The tires of tomorrow will look much like the tires of today. Maybe.
Will they be black? Probably, but not necessarily.
Will they be round? Most certainly.
Will they hold air? That all depends.
Just as today's tires share certain similarities with yesteryear's, tomorrow's will be the same as today's. In some respects.
Those with graying hair can remember the transition from bias ply tires to radials. But to the uninitiated, a tire over the years has looked like a tire for the most part, regardless of its construction.
Just as the introduction of radials fundamentally changed how most tires are produced and perform, the market for future tires will see improvements that will take travel into the next generation and beyond.
As CEO of the U.S. Tire Manufacturers Association, Anne Forristall Luke takes a big-picture approach when discussing the future of tires. And it's really more than just about tires.
"We're not just talking about tires anymore," she said. "We're talking about mobility solution strategies."

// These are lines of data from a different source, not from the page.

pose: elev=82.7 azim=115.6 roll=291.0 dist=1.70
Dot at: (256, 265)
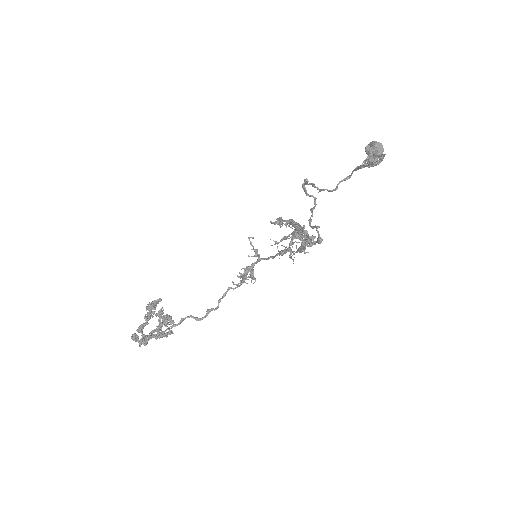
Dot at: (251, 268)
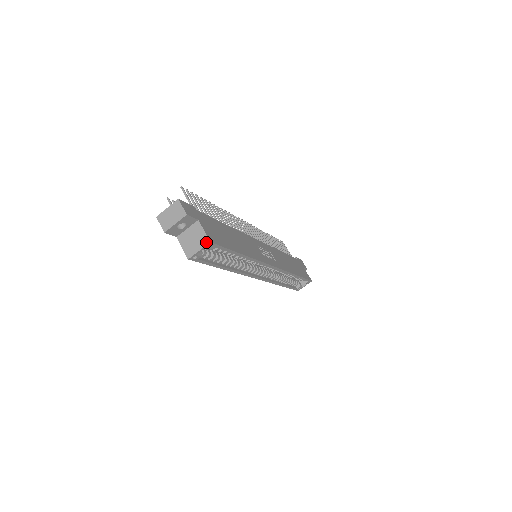
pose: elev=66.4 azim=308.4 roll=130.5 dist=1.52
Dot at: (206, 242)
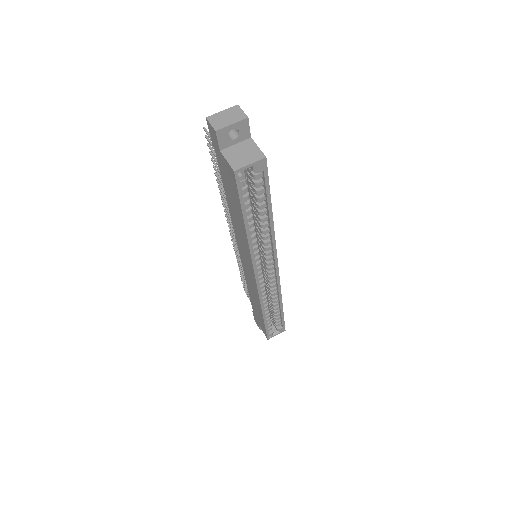
Dot at: (260, 156)
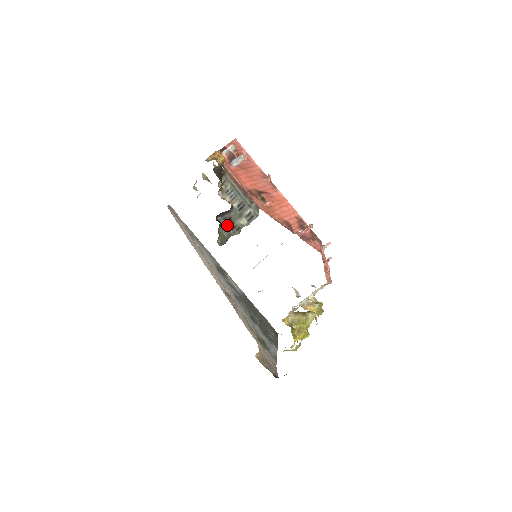
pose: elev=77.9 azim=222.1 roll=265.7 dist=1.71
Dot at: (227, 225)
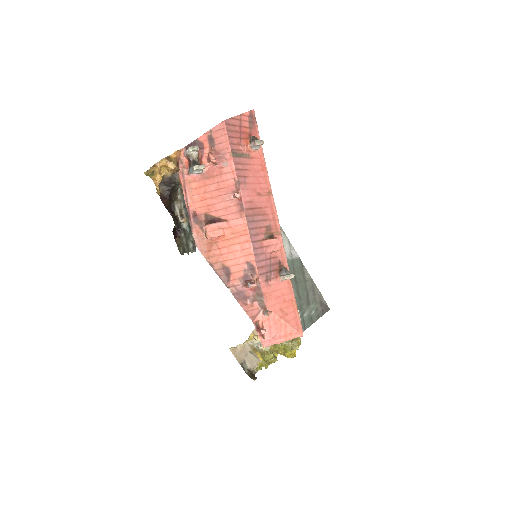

"Tires have always been connectors. Connecting people to economic opportunity and life experience through travel and mobility. And, now, that dynamic of being a connector especially is more fully coming to life than ever before," she said.
Essentially, Luke said, tires no longer can be viewed as, well, tires. They can and will serve an integral part of changes in mobility that will impact the environment and society as a whole.
Tire companies should no longer be thought of as merely suppliers, but instead partners with both car makers and consumers that help connect. "Now we think in terms of network, the platforms, smart infrastructure, smart tires," she explained.
Kind of like tire pressure monitoring systems that communicate with vehicles to help drivers know when it's time for some routine maintenance. Except more. So much more.
"We're evolving into completely new domains and new business models," Luke said.
Rick Cunat is managing director at Kumho Americas Technical Center.
"Tire technology will continue to advance at a much faster pace in the future. Materials, construction and intelligent tire technology have all been worked on for years in search of the breakthrough technology that will change the industry," he said.
"Since the performance requirements for tires are very challenging and many of them counteract each other, breakthroughs or major shifts have not happened often," Cunat said. "In many of these performance requirements, tires will remain the same except for air pressure. Most tire companies have been working on non-pneumatic tires. These have been applied to lawn mowers, ATVs, farm equipment. … But the application for passenger/light truck vehicles has been a challenge."
At Bridgestone Americas, Hans Dorfi is vice president of core engineering at a time when both his company and the entire industry are experiencing what he said is unprecedented change.
"Our overall approach to innovation is changing. We are building a product and solutions portfolio that is dynamic, modular and connected. In the past, we have focused on making products by ourselves. Now and in the future, we will co-create solutions with market leaders through partnerships and other strategic opportunities," Dorfi said.
But change takes time, and usually comes incrementally, he said.
"There have certainly been breakthrough moments in tire history like the radial tire, run-flat tires, and the introduction of silica in tread compounds. However, most technological progress is also made through incremental changes in material science, application technology, data science and market research," Dorfi said.